Trust is, in my view, my belief that you have my best interest at heart. My clients often say to me “I trust you.” I’m pleased about that, certainly, but not only because this has a positive feel. Also, it tells me that they believe that I am focused on their objectives and will act to help them achieve those and avoid barriers to their success.
It is particularly helpful to think this way because it is more observable than most think. If I pay attention to what you do and look for patterns of relevant behavior, I can discern if you and I are in pursuit of a common goal or goals. If we are, then our discussions are about how to achieve them and we can tolerate different views about that. If we are in pursuit of different goals and are direct in communicating that, then we have to stay on that topic until we either get on the same page or agree to part ways.
The absolute worst case scenario is when we think or believe we are on the same page about objectives (yes, I know I switched from goals to objectives which will drive the rigid amongst us crazy) or when one or multiple parties are dishonest about the objectives. This is the land of passive-aggressive behavior (wherein one agrees overtly but undermines subtly) or the openly aggressive (chronic arguers, those who take up the mantle of ‘devils advocate’ ad nauseum) who prevent agreement for their own misguided entertainment.
The shortest route to success is to find people capable of agreeing on goals and/or objectives and work with them. Eschew the chronically disagreeable and get them out of your organization or if you cannot (volunteer organizations, for example) do not place them in leadership roles. Once you have people who can discuss “what” and tolerate various “hows” you have a chance for great success and strong relationships.

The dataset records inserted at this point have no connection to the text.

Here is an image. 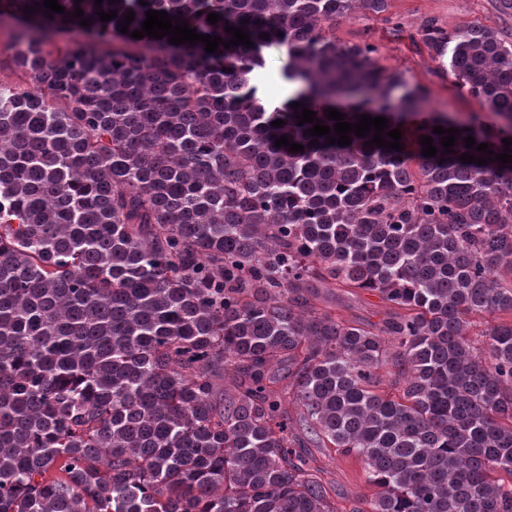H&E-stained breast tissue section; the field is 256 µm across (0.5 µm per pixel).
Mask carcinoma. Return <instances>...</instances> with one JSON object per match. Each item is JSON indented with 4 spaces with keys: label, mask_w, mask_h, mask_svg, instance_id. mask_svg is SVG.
I'll use <instances>...</instances> for the list:
<instances>
[{
    "label": "carcinoma",
    "mask_w": 512,
    "mask_h": 512,
    "mask_svg": "<svg viewBox=\"0 0 512 512\" xmlns=\"http://www.w3.org/2000/svg\"><path fill=\"white\" fill-rule=\"evenodd\" d=\"M146 2L0 0L31 78L0 83V512H512V163L458 160L512 139V33L419 25L461 118L336 40L389 0ZM147 10L252 46L134 39ZM304 107L384 116L402 151ZM361 292L380 323L342 314ZM312 447L376 492L338 496Z\"/></svg>",
    "instance_id": "carcinoma-1"
}]
</instances>
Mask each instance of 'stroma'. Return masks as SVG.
<instances>
[{
    "label": "stroma",
    "mask_w": 512,
    "mask_h": 512,
    "mask_svg": "<svg viewBox=\"0 0 512 512\" xmlns=\"http://www.w3.org/2000/svg\"><path fill=\"white\" fill-rule=\"evenodd\" d=\"M389 12L397 17V24L362 18L341 21L336 26L337 40L350 45L376 43L382 64L404 71L411 81L431 89V110L456 112L463 117L479 111V104L467 90L454 84L447 66L432 60L416 31L424 19L431 17L447 28L481 23L511 30L512 20L498 14L494 0H390ZM312 457L345 496L360 498L369 494L357 458L340 453L328 458L317 448L313 449Z\"/></svg>",
    "instance_id": "obj_1"
}]
</instances>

Such is the relationship I have developed with the man who is currently the President of the Board of Trustees at my church. I am the President-Elect, well, for another few weeks anyway. I have worked closely with him for the past year and here is what I learned:
1. I was right to like him. He is thoughtful, smart and honorable. He is acting in the best interests of our congregation.
2. He is tolerant. The source of this is twofold (at least). One is he has a personal ethic of tolerance, which is part of his faith. The second is that he is intentional about tolerance. His behavior is guided by an ethic of tolerance and he never veers far from this course.
3. His focus on the goals is so reliable that it is easy for him to entertain various points of view without reacting. He can listen with a genuineness that is rare.
4. My relationship with him stands as a significant example of one that works precisely because we trust each other to be working toward common goals. We do not think alike all the time. We do not approach issues the same way at all. Yet our work has been rewarding, productive and fulfilling because we have trust and with good reason.
This relationship didn’t happen because we are working in the context of a religious organization. It happened because we share common goals and and built a relationship that we needed to work together. It’s simple, not easy (well, he made it pretty easy), and priceless.